Pilenga also admitted that he had doubts about the full-scale capabilities of an auditing process conducted at a 60,000-square-meter factory through video on a mobile device.
When it comes to auditing, Bland said that in today’s environment, the process is not just one person’s responsibility.
“Everyone needs to make an investment,” Bland said. “Yes, the factory, yes the supplier, but also the brand and also the third parties. We all need to work together, because the point is to improve both the quality of the products and the lives of the workers in the supply chain. Whenever we talk about whatever the expenses are toward helping the factories meet your guidelines, to me it’s not really a cost, it’s an investment.”

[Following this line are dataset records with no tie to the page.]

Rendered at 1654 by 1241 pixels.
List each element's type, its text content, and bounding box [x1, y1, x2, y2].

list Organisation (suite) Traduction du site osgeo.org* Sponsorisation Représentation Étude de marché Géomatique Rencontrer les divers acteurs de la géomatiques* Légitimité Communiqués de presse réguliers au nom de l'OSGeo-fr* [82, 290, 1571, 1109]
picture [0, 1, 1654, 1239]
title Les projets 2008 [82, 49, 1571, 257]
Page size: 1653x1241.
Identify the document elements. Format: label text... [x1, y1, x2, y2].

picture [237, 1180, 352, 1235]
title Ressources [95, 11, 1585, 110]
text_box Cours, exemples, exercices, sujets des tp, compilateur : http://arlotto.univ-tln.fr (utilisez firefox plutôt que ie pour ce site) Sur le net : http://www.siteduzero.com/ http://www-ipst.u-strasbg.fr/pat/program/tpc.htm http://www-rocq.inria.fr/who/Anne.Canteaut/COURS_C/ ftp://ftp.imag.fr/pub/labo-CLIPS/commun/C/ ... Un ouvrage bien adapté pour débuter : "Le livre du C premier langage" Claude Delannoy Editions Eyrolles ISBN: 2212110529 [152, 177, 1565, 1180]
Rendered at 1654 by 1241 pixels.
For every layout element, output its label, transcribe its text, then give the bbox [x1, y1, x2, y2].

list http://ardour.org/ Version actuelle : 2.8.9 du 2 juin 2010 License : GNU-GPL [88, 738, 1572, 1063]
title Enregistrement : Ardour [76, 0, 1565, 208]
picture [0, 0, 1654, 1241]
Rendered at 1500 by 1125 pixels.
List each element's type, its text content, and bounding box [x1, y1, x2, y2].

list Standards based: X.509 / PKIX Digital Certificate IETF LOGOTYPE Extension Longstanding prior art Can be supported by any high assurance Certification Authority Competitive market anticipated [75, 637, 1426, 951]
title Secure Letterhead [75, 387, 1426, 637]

Beyond the technology investments, the human-to-human connection is still reliant on trust, with Nova saying that his company has made it a point to ease up on oversight and enable the factories to concentrate on getting their jobs done. In most situations, the better scores L.L. Bean gets from its factories, the less it sends auditors to check up on their progress.
“I’d love to see brands step back and start to give credit where it’s due,” Nova said. “I don’t need to audit certain factories every year, and I think that going to help.”